China wollte die neue Technologie in die ganze Welt verkaufen, also versuchte die Regierung, das Unglück zu kaschieren. Aber das Internet wurde noch nicht so streng kontrolliert, es war voll mit Kommentaren. Ich zeichnete die Züge, aber statt einer Explosion beim Aufprall gibt es ein schönes Feuerwerk. Tragödien schönreden, das ist die chinesische Methode. Ich fing dann an, Ai Weiwei meine Arbeiten zu schicken, er wurde mein Mentor. Er war streng, fand vieles nicht gut, meinte, ich brauche erst mal Lebenserfahrung. Ich bin ihm sehr dankbar, er hat mich immer unterstützt. Zuletzt konnte ich hier in Berlin für ihn als Grafiker arbeiten.
Ihr Name, Badiucao, ist ein Pseudonym. Kurz vor ihrer ersten Einzelausstellung 2018 Hongkong wurden Sie enttarnt. Was ist geschehen?

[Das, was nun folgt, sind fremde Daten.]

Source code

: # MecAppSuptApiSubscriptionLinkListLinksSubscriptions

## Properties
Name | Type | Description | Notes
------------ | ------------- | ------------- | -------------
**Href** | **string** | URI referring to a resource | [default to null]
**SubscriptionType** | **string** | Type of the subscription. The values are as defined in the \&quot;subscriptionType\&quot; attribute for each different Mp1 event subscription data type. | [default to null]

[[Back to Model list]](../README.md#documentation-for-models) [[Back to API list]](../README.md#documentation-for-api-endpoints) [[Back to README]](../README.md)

Die Online-Zeitung Hongkong Free Press wollte meine Cartoons in ihren Räumen zeigen. Viele wollten kommen, der Hongkong-Aktivist Joshua Wong, Pussy Riot, namhafte Künstler, es war ein richtiger Hype. Aber dann erhielt meine Familie in China Besuch von der Polizei. Einen meiner Verwandten nahmen sie mit auf die Wache, er wurde stundenlang verhört. Dabei weiß meine Verwandtschaft nichts über meine Arbeit, schon damit ich sie nicht gefährde. Wenn wir nicht canceln, hieß es, würde Geheimpolizei bei der Eröffnung auftauchen, alle würden Probleme bekommen. Drei Tage vor der Eröffnung mussten wir die Show absagen.
Wissen Sie, wer Sie enttarnt hat?
Nicht genau. Als ich letztes Jahr in Berlin im Atelier von Ai Weiwei arbeitete, gab es Streit über Donald Trump zwischen Ai Weiwei und dem chinesischem Dichter Liao Yiwu, beide Dissidenten im Berliner Exil. Ich reagierte kritisch auf einen Tweet, in dem Liao Yiwu Trumps Handelskrieg pries, als Beitrag dazu, dass Liu Xia ausreisen konnte, die Witwe des in Haft gestorbenen Nobelpreisträgers Liu Xiaobo. Er twitterte zurück, er wisse, wer ich bin, ich sei gerade bei Ai Weiwei in Berlin, deshalb würde ich ihn attackieren. Ich fürchte, es war dann leicht für die chinesischen Behörden, meine Identität herauszufinden. Sie beobachten genau, was Dissidenten in den sozialen Netzwerken schreiben. Es war sehr frustrierend.
Wie geht es nun weiter in Hongkong?
Eine wichtige Rolle spielen die Wahlen in Taiwan im Januar. Das Regime möchte, dass seine Strategie „Ein Land, zwei Systeme“ eine Chance hat. Bis dahin werden sie die Proteste in Hongkong kaum brutal mit Panzern beenden. Der andere entscheidende Faktor ist der Westen.
Was kann der Westen tun?
Es geht nur mit Wirtschaftssanktionen. Wer Geschäfte mit China macht, muss auf die Menschenrechte beharren, nicht nur wegen Hongkong, auch wegen der Uiguren oder Tibet. Zum Wohl der Chinesen und zum Wohl aller. Andernfalls wird das Monster gefüttert und es gibt einen neuen Kalten Krieg, eine Blockkonfrontation. Betroffenheit genügt nicht, es muss gehandelt werden, und zwar schnell. Mehr als auf die USA hoffe ich dabei auf Deutschland, als führende Nation der freien Welt.